Je me suis levée et habillée, mais quand j’ai vu l’heure, je suis retournée me coucher, il était trois heures du matin.

 

Arana Hills

Je sors du centre commercial, traverse le carrefour, m’installe en bordure d’un parc. En contrebas, des sportifs font des tours sur un anneau d’athlétisme. Je me couche sur l’herbe et contemple le ciel qui paraît ici plus vaste, plus profond. Je suis à l’autre bout du monde : si je creuse un trou, ici dans le parc d’Arana Hills, que je creuse encore et encore, je ressortirai de terre près de chez moi.

 

Mots d’excuse n°6

Je ne me sentais pas de rester assis pendant dix heures, de recopier ce que le prof écrit au tableau et d’interagir avec des gens que je préférerais éviter.

 

Arana Hills

Bière bue, cigarette consumée, je me lève et enfourche le vélo, je suis comme en suspension. De retour à la maison, j’écris dans mon journal de voyage : « Ce matin à la salle de gym, nous avons eu l’assemblée, comme ils l’appellent, sorte de grande messe où tous les élèves sont présents et attentifs. Les doyens et le directeur parlent chacun leur tour. Ce sont tous des frères catholiques en tunique blanche. Les élèves dans leur uniforme, silencieux, ont l’air d’élèves modèles. Mais en réalité ils ont peu de contacts entre eux et beaucoup sont seuls et ne parlent jamais en classe, comme s’ils ne connaissaient personne.

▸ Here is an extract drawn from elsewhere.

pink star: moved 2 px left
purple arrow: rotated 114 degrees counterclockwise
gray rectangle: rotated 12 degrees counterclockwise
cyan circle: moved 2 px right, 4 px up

Et sitôt que la sonnerie retentit, ils se dispersent sans se saluer. »

 

Mal partout

Je suis malade. Dans mon lit, j’ai mal partout et je pense à mes camarades qui font du badminton. Plus tard je me lève pour manger des tartines. Je devrais être en cours de théorie de l’horlogerie. Je pense que je loupe des cours importants, mais je m’en fiche. Et pendant le cours de matériaux, je profite de jouer aux jeux vidéo, parce que je n’ai jamais assez de temps pour y jouer.

 

Mots d’excuse n°7

J’avais de la fièvre, le genre de fièvre qui arrive quand on n’a pas fait son devoir, un devoir qu’on aurait dû faire mais qui n’est pas vraiment un devoir car il y avait du temps en cours pour le faire, un devoir chouette mais qui prend des heures, et moi je ne connais pas les heures sup’ ni le cent pour cent.

 

Parois de verre

Vous sortez de la classe du troisième étage où vous avez passé une épreuve de physique. Vous descendez les escaliers et sortez de l’école. Vous vous dirigez vers la voiture de votre ami. Avec lui vous prenez la route, il met de la musique, du rap français. Vous allez en direction de Rive, traversez la Jonction et Plainpalais. Vous tournez dans la ville à la recherche d’une place de parking, vous prenez le temps, vous finissez par trouver, dans un parking souterrain. À pied, vous marchez dans les rues de Rive et vous perdez, vous finissez par retrouver votre chemin et arrivez en avance devant la porte tambour aux parois de verre.